The short-term use of agency staff to fill these gaps is not the answer, and actually hinders care: agency staff do not know the workplace, may not be familiar with systems and may not even have access to the necessary computer databases. This only adds to burnout, as staff feel that they are doing more work for less money, while agency staff can sometimes be earning double what the existing staff earn on a shift. And this  is not solely about pay, as the media is portraying. It is about trying to improve conditions for nurses, for all members of NHS staff, and also for our patients. 

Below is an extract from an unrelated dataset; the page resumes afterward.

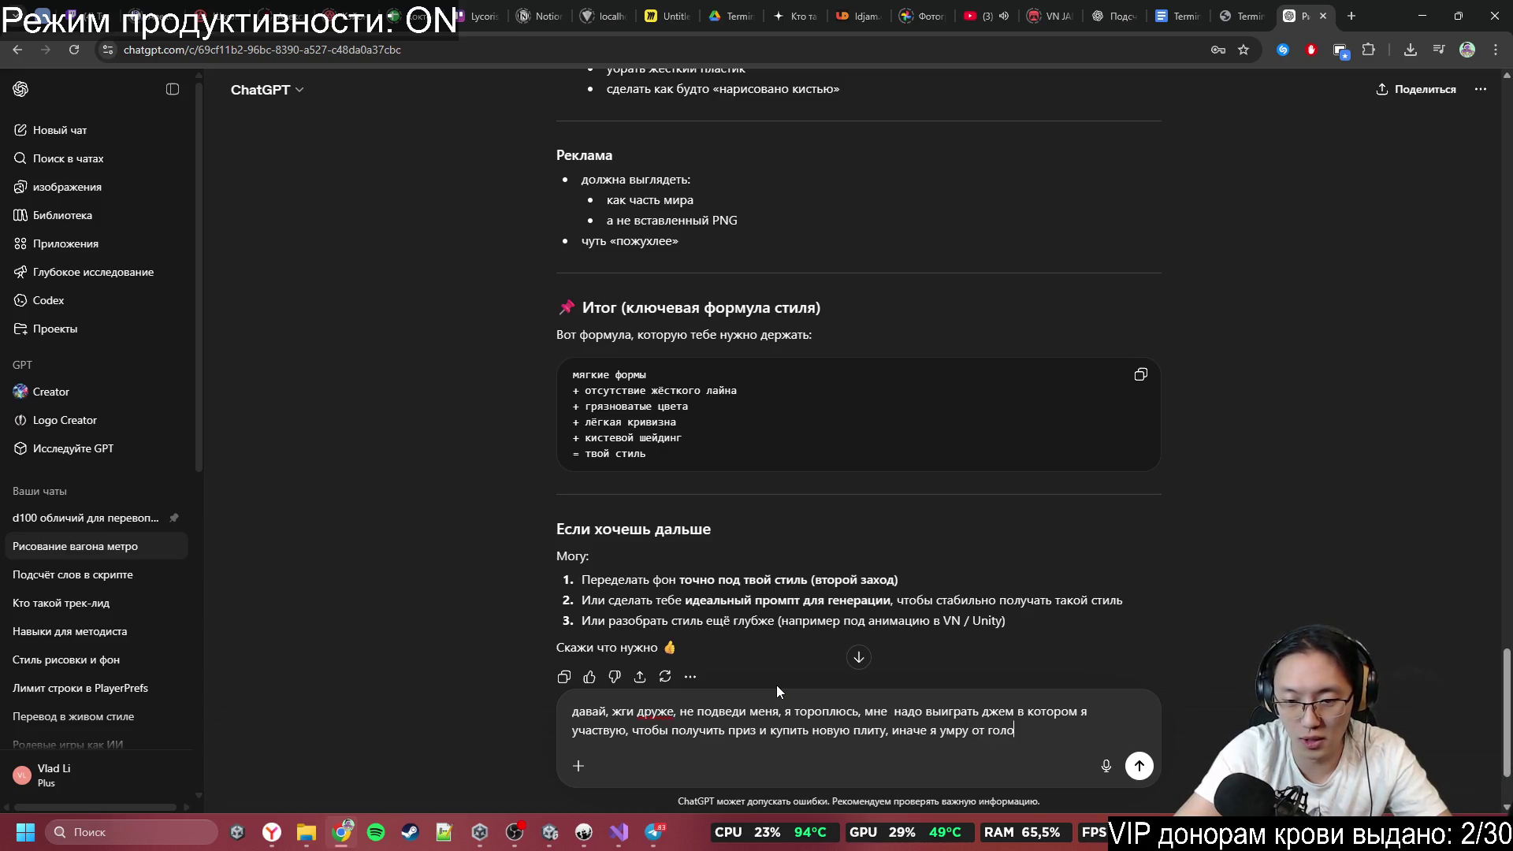
{"action": "type", "text": "да,едь"}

I am so saddened and disappointed that it is coming to this. When ‘clap for carers’ was introduced it made us feel appreciated. The very first night it happened, I was on nightshift, but was able to view it on social media, in tears -  along with the rest of my colleagues - at a show of solidarity from the public as we were just trying to get through the pandemic. Now we are being portrayed as the villains, trying to take money away from other valuable services. If other professions strike, everyone is affected by having to find childcare, or alternative transport to get to work. If we strike, we are being accused of killing people, even if we will always cover emergency and life dependent care when we strike.

We are not the problem, and we are actively trying to be part of the solution. But we are undervalued, exhausted, understaffed and underfunded. It cannot go on like this. 

"Louisa Jordan, Jr." is a pseudonym. The author is a community nurse in the NHS, and has asked to remain anonymous.